I wrote a 🔗survey paper🔗 that helps me understand 1) Mean Field Methods as applied to the theory of deep learning, and 2) a physicist-style modeling, which I applied to qualitative political science.
🔗HEalth: Privately Computing on Shared Healthcare Data🔗
Abstract Healthcare in the US is notoriously expensive and unsustainable. Many machine learning startups aim to simplify the process by bringing in automated expertise to hospitals on radiology, brain imaging, or cancer detection. On the other hand, it is well-known that hospitals cannot easily share data. Existing machine learning solutions tend to focus on training with data obtained through long-term collaboration because the private computation requires that the clients have done appropriate pre-processing. Effectively, they work around the data-sharing challenge in training rather than tackling it. As a result, their inference model is typically static, and does not adapt to changes continuously.

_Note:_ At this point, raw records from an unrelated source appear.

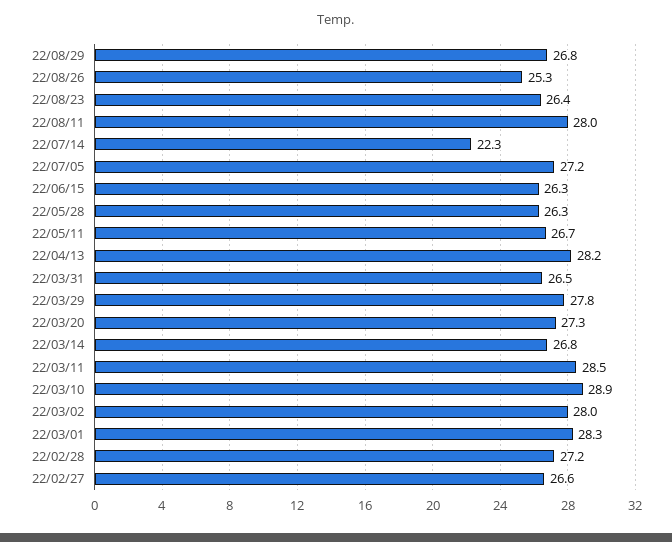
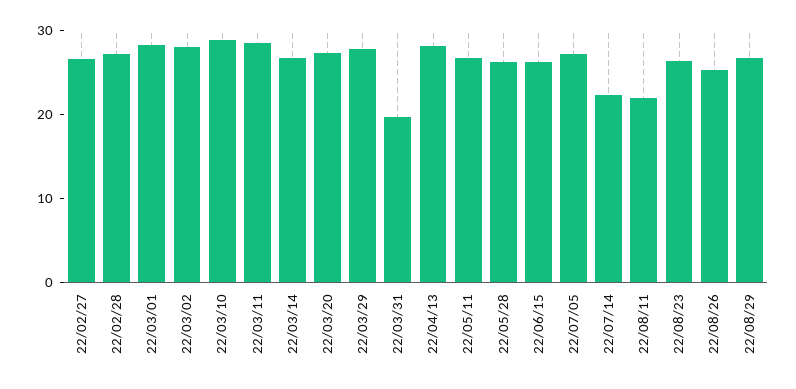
  {
    "22/08/29": 26.8,
    "22/08/26": 25.3,
    "22/08/23": 26.4,
-   "22/08/11": 28,
+   "22/08/11": 22,
    "22/07/14": 22.3,
    "22/07/05": 27.2,
    "22/06/15": 26.3,
    "22/05/28": 26.3,
    "22/05/11": 26.7,
    "22/04/13": 28.2,
-   "22/03/31": 26.5,
+   "22/03/31": 20,
    "22/03/29": 27.8,
    "22/03/20": 27.3,
    "22/03/14": 26.8,
    "22/03/11": 28.5,
    "22/03/10": 28.9,
    "22/03/02": 28,
    "22/03/01": 28.3,
    "22/02/28": 27.2,
    "22/02/27": 26.6
  }

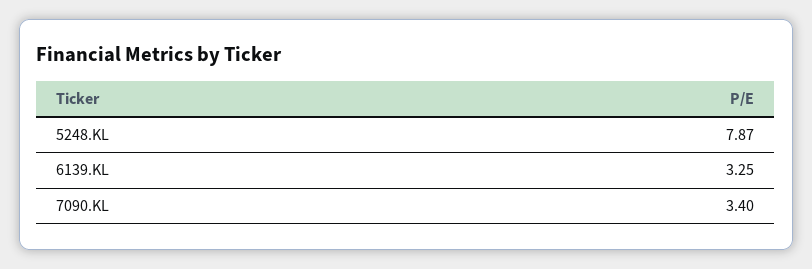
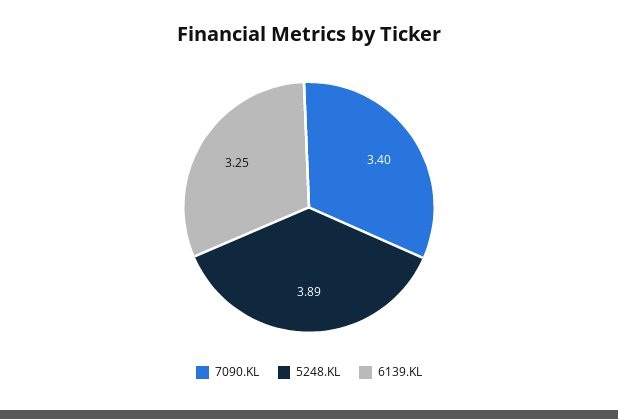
  {
-   "5248.KL": 7.87,
+   "5248.KL": 3.89,
    "6139.KL": 3.25,
    "7090.KL": 3.4
  }

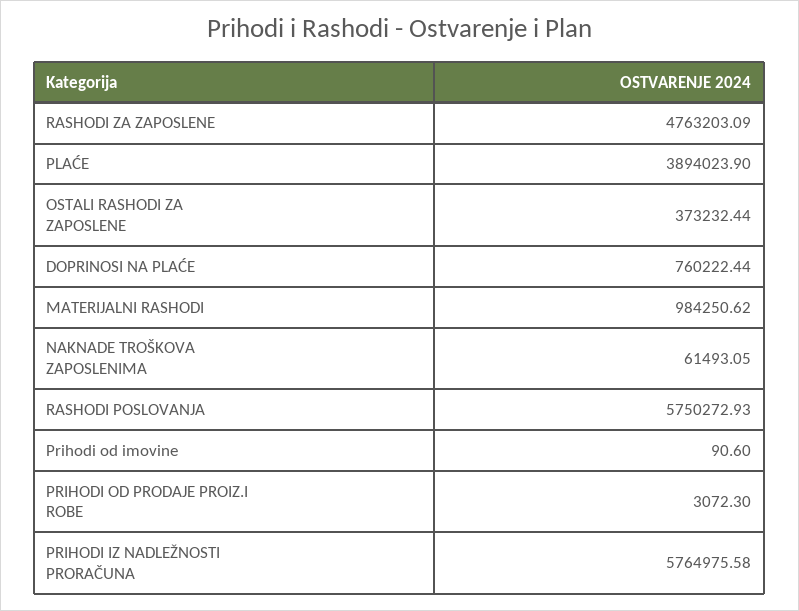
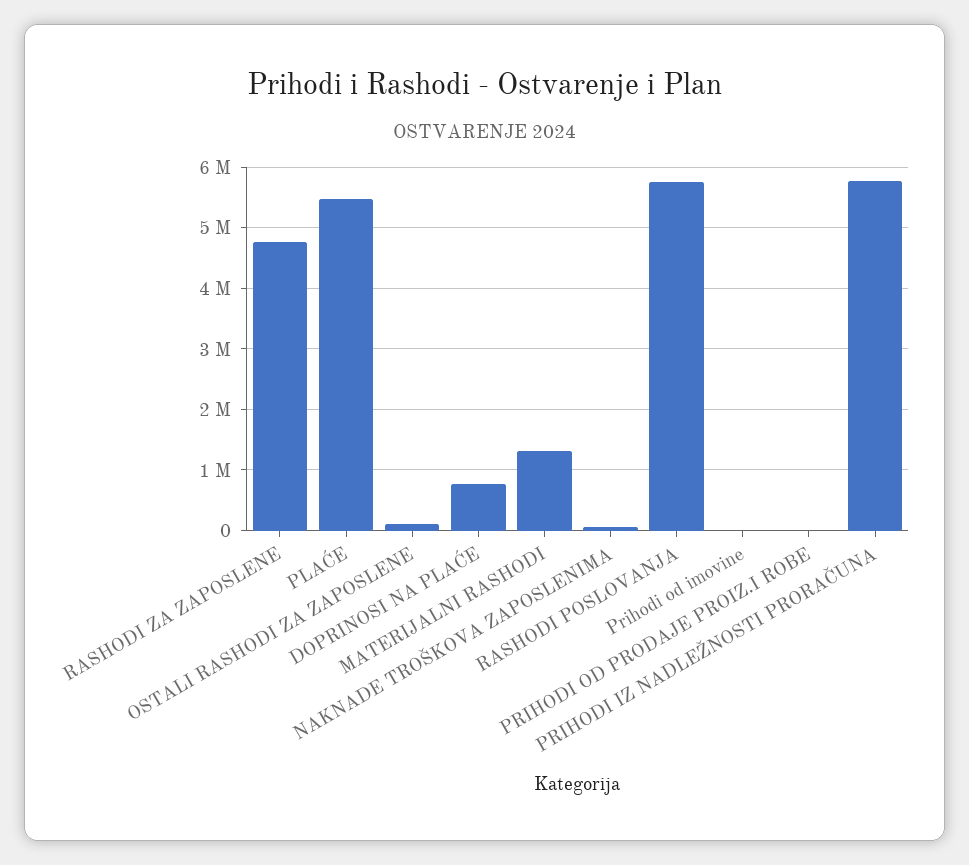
  {
    "RASHODI ZA ZAPOSLENE": 4763203.09,
-   "PLAĆE": 3894023.9,
+   "PLAĆE": 5500000,
-   "OSTALI RASHODI ZA ZAPOSLENE": 373232.44,
+   "OSTALI RASHODI ZA ZAPOSLENE": 100000,
    "DOPRINOSI NA PLAĆE": 760222.44,
-   "MATERIJALNI RASHODI": 984250.62,
+   "MATERIJALNI RASHODI": 1300000,
    "NAKNADE TROŠKOVA ZAPOSLENIMA": 61493.05,
    "RASHODI POSLOVANJA": 5750272.93,
    "Prihodi od imovine": 90.6,
    "PRIHODI OD PRODAJE PROIZ.I ROBE": 3072.3,
    "PRIHODI IZ NADLEŽNOSTI PRORAČUNA": 5764975.58
  }

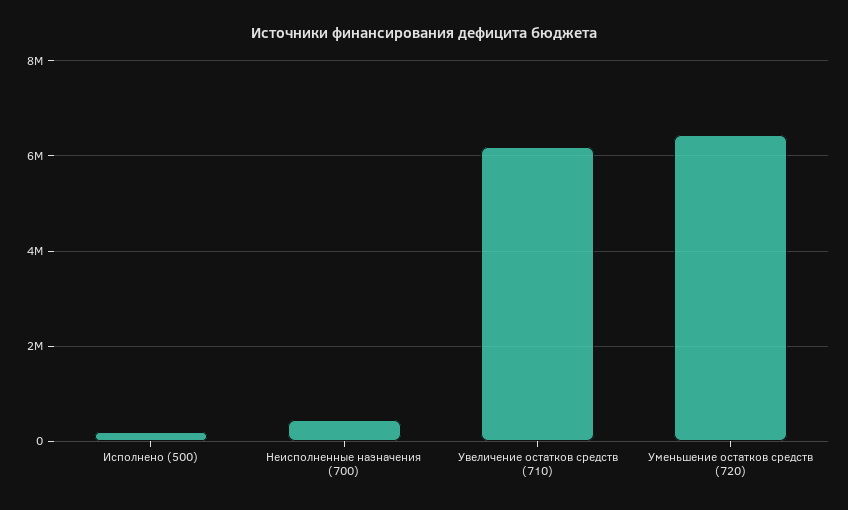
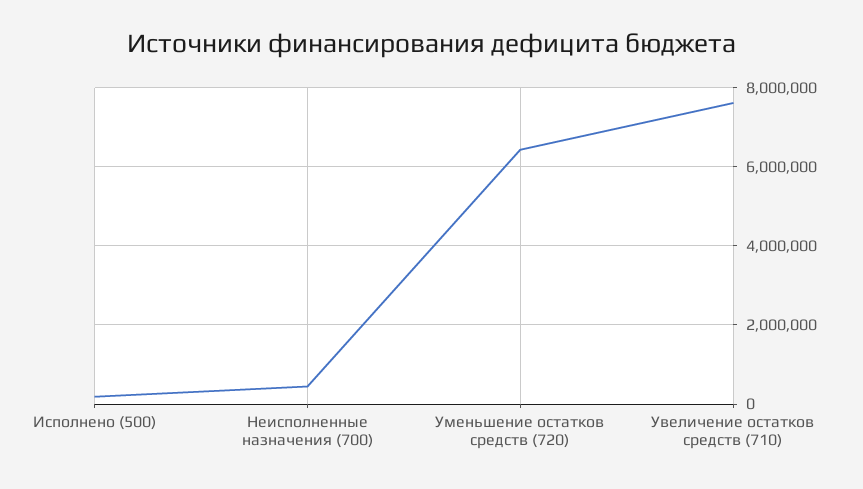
  {
    "Исполнено (500)": 200000,
    "Неисполненные назначения (700)": 400000,
-   "Увеличение остатков средств (710)": 6200000,
+   "Увеличение остатков средств (710)": 7600000,
    "Уменьшение остатков средств (720)": 6400000
  }

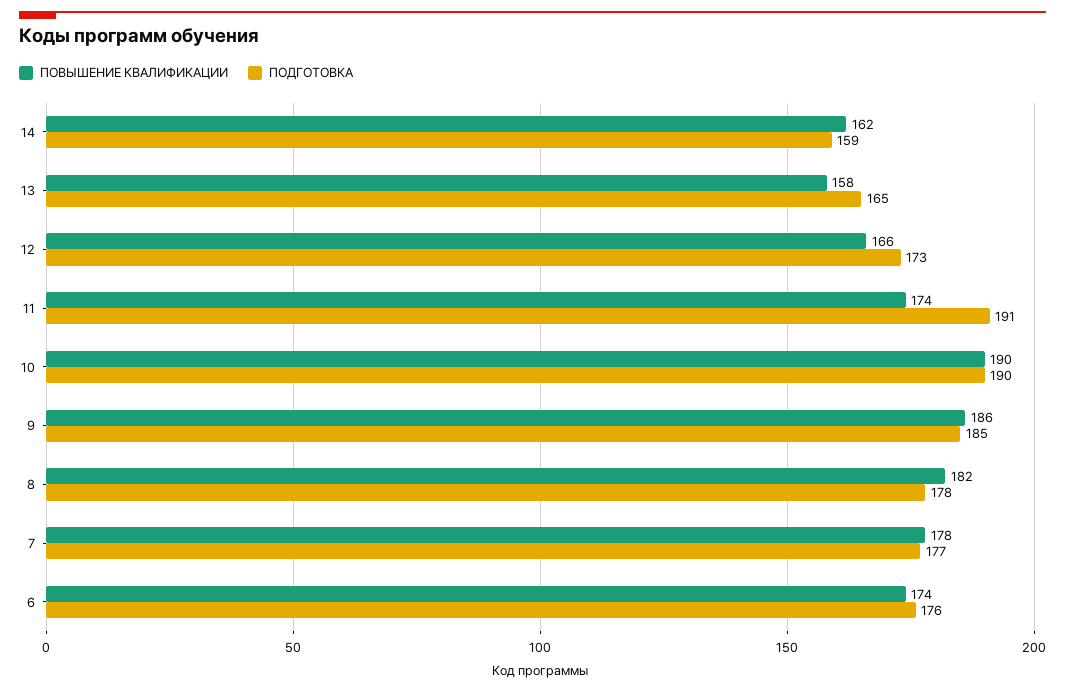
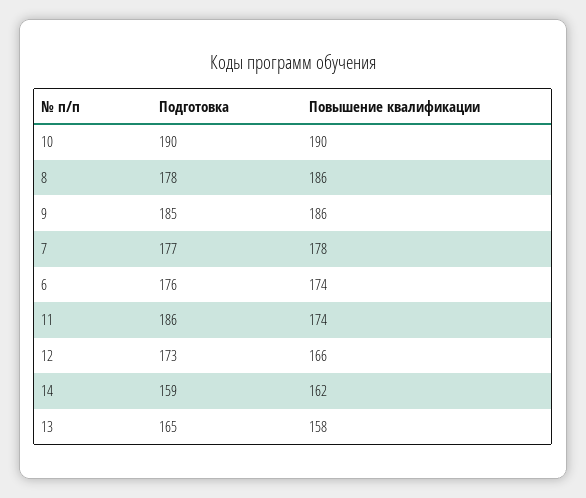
  {
    "ПОВЫШЕНИЕ КВАЛИФИКАЦИИ": {
      "14": 162,
      "13": 158,
      "12": 166,
      "11": 174,
      "10": 190,
      "9": 186,
-     "8": 182,
+     "8": 186,
      "7": 178,
      "6": 174
    },
    "ПОДГОТОВКА": {
      "14": 159,
      "13": 165,
      "12": 173,
-     "11": 191,
+     "11": 186,
      "10": 190,
      "9": 185,
      "8": 178,
      "7": 177,
      "6": 176
    }
  }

On the other hand, regulatory agencies need to uphold the ethics standards for healthcare professionals, but can only access hospital records in a delayed fashion. Despite their mandate to audit individual doctors, assess response rates across the nation, and manage epidemics, regulatory bodies lack the reach to access critical information needed to learn real-time decision-making. In these scenarios, training privately from the get-go is the desirable outcome. This is where homomorphic encryption advances are used. We present an actualized scenario with hospitals sharing records to compute anomalies and audit fairness with incentive-compatible deployment and operations. Three main contributions: 1. fairness auditing at scale without the need to approximate nonlinearity, 2. enabling continuous sharing of data without key refresh, which undercuts the need for pairwise contracts out of privacy concerns, even if new models are developed and applied, and 3. an instance of anomaly detection in security management is applied to finding causes and correlations that aide medical research, particularly for rare diseases, epidemic management, and chronic illness research. We simulate such system using Microsoft's SEAL library and argue that our system of novel key-sharing scheme and anomaly detection algorithms is well-suited for applying homomorphic encryption at scale.
A “magic mirror” made with two-way mirrors using purely on-device computations, allowing deployment into the most private spaces (e.g. as a bathroom mirror). It monitors skin conditions, and counts your morning jumping jacks.
NeurIPS Private and On-Device AI workshop 2018 report and demo videos.
I work on the intersection of machine learning and security.
So far, this includes 1. applying machine learning to practical security and privacy problems, which I witnessed in industry and 2. security management insights to similar challenges in deploying machine learning models, but I am open to other approaches.